Please print nothing but the lines from the one containing "Mutant Ninja Turtles 2" to the final line below, exactly, and no pictures.
=== Section Start ===
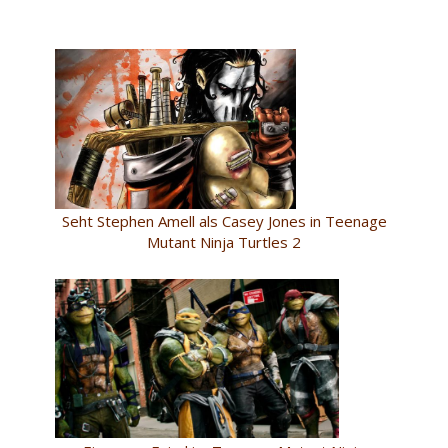
Seht Stephen Amell als Casey Jones in Teenage
Mutant Ninja Turtles 2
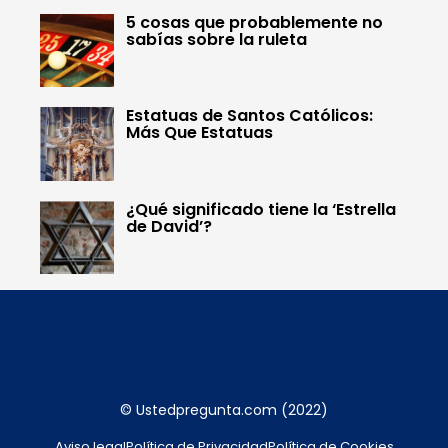
5 cosas que probablemente no
sabías sobre la ruleta
Estatuas de Santos Católicos:
Más Que Estatuas
¿Qué significado tiene la ‘Estrella
de David’?
© Ustedpregunta.com (2022)
Aviso legal
Política de Privacidad
Política de Cookies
=== Section End ===
→ **FINISHED TASK**:
Mutant Ninja Turtles 2
5 cosas que probablemente no
sabías sobre la ruleta
Estatuas de Santos Católicos:
Más Que Estatuas
¿Qué significado tiene la ‘Estrella
de David’?
© Ustedpregunta.com (2022)
Aviso legal
Política de Privacidad
Política de Cookies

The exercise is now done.